明日こそ、包丁を研ぐ——切れ味の鈍った日々の中で思う

包丁とトマト

トマトを切ろうとしたら、思ったより皮が厚くて刃が跳ね返された。ぐっと力を込めたら実が潰れた。果汁がまな板に広がった。

切れ味が悪い。

——明日こそ研ごう、明日こそ。

もう何か月もそう思っている。思っているけれど、研いではいない。

砥石はある。数年前、ちょっといいのを買った。これで毎週末、丁寧に研ぐのだ——そのときはそう意気込んでいた。だが砥石は今、シンクの下のどこかで箱に入ったまま眠っている。

一度使ったきりである。あるだけで満足してしまう、これは僕の悪い癖だ。

この記事に書いていること

切れ味の鈍った日々

研ぐのに、たいした手間はかからない。砥石を水に浸して、十分ほど刃を滑らせればいい。どうということのない作業だ。なのにやらない。今度の休みに、時間のあるときにと先延ばしにして数か月、その「今度」が、いつまでもやって来ない。

切れない包丁に人は慣れる。

トマトは押し当てながら切れば、今日のように潰れることはあってもなんとかなる。玉ねぎを刻むと涙で前が見えなくなるけれど、計量スプーンの隣にぶら下げた水中眼鏡をさっと装着すれば問題はない。鶏肉を切るときは包丁を前後に高速でピストン運動させる。糸鋸の要領だ。
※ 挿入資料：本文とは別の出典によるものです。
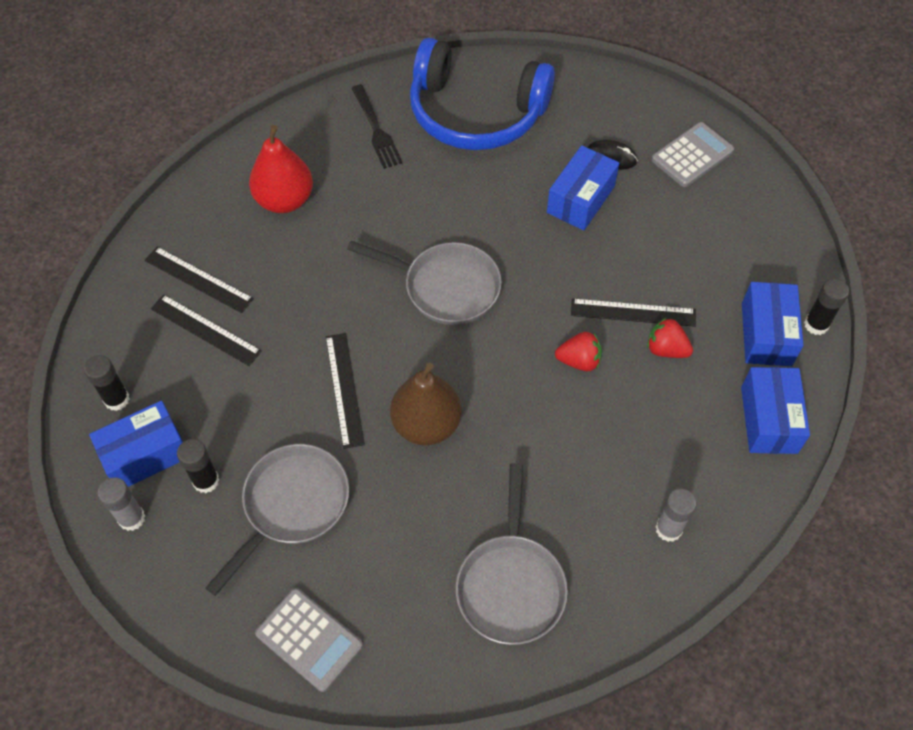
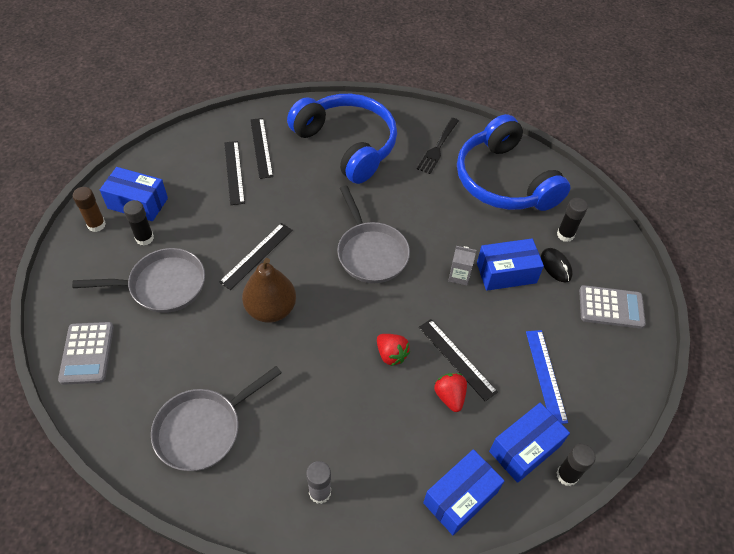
camera: 45 degrees right, 5 degrees down
black glue stick [84,355,130,411] -> black glue stick moved to [557,198,588,242]
grey glue stick [98,477,145,531] -> brown glue stick [73,187,106,232]
red pear [249,125,313,213] -> blue headphones [287,94,397,184]
none -> grey carton [448,246,476,286]
none -> blue ruler [526,330,568,424]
確かに余計な力と時間をかけている。わかっている。でも慣れてしまえば、不便も日常の一部になる。

たまに、よその家やキャンプ場でよく切れる包丁に出会う。刃がすっと吸い込まれていくあの快感といったらない。そのときばかりは帰ったらすぐ研ごうと決心する。決心するのだが、家に帰る頃にはきれいさっぱり忘れている。
 

研いでいないものたち

やらなきゃと思いながら放ってあるものは、たぶん包丁だけではない。

車の洗車は、最後にいつ行ったのか思い出せない。領収書は封筒に放り込んだまま、月をまたいで積み上がっていく。登山用具もキャンプ道具も、前回の山の土をつけたまま押し入れで眠っている。
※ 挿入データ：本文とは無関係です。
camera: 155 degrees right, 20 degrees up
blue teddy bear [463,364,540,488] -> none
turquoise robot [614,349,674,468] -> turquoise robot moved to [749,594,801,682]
ノートに書きつけた原稿のアイデアのほとんどは、いつのものか忘れてしまった。読み返すと誰か別の人間の混沌とした頭を覗いているような気分になる。

歯医者の定期健診、寝室に置いたままの壊れたテレビの処分……。これを書いていたら、億劫で手をつけていないことが次々に浮かんでくる。

そういえば昔の友人に「今度飲もう」と言ったきり、何年も経ってしまった。明日こそ連絡してみよう。包丁より先に研ぐべき関係というものがある。
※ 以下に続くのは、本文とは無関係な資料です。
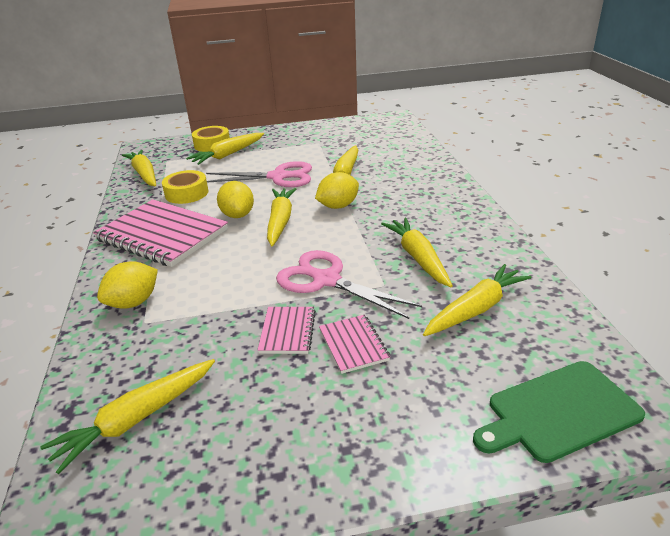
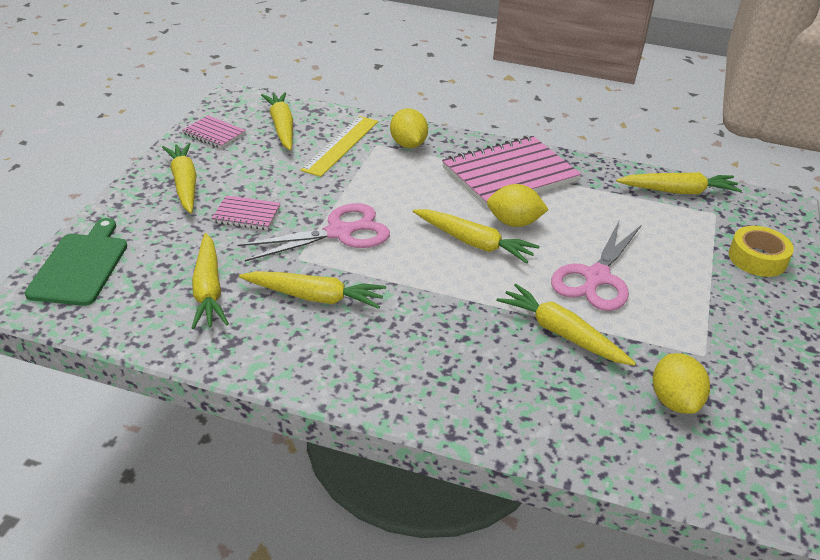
camera: 115 degrees right, 5 degrees up
yellow tape [162,170,209,204] -> none
yellow carrot [186,133,264,165] -> yellow carrot moved to [162,143,197,213]
pink notebook [257,307,316,354] -> pink notebook moved to [182,115,246,148]
yellow lemon [315,172,359,209] -> yellow lemon moved to [653,353,710,414]
none -> yellow ruler [301,116,378,177]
僕だけでなく、誰の家にも誰の心にもきっと、研いでいない刃の一本や二本、眠っているのではないだろうか。やればすぐ終わるのにやらない。やらないまま、切れ味の鈍った日々に少しずつ慣れていく。

今日も僕は、切れない包丁でトマトを潰している。

明日こそ研ごう、明日こそ。

——この明日を、僕はいったい何百回、繰り返してきただろう。

それでも明日になれば、また同じことを思うのだろう。

切れ味の悪い包丁で潰したトマトも、それはそれで案外甘くておいしいスープになったりするのだけれど。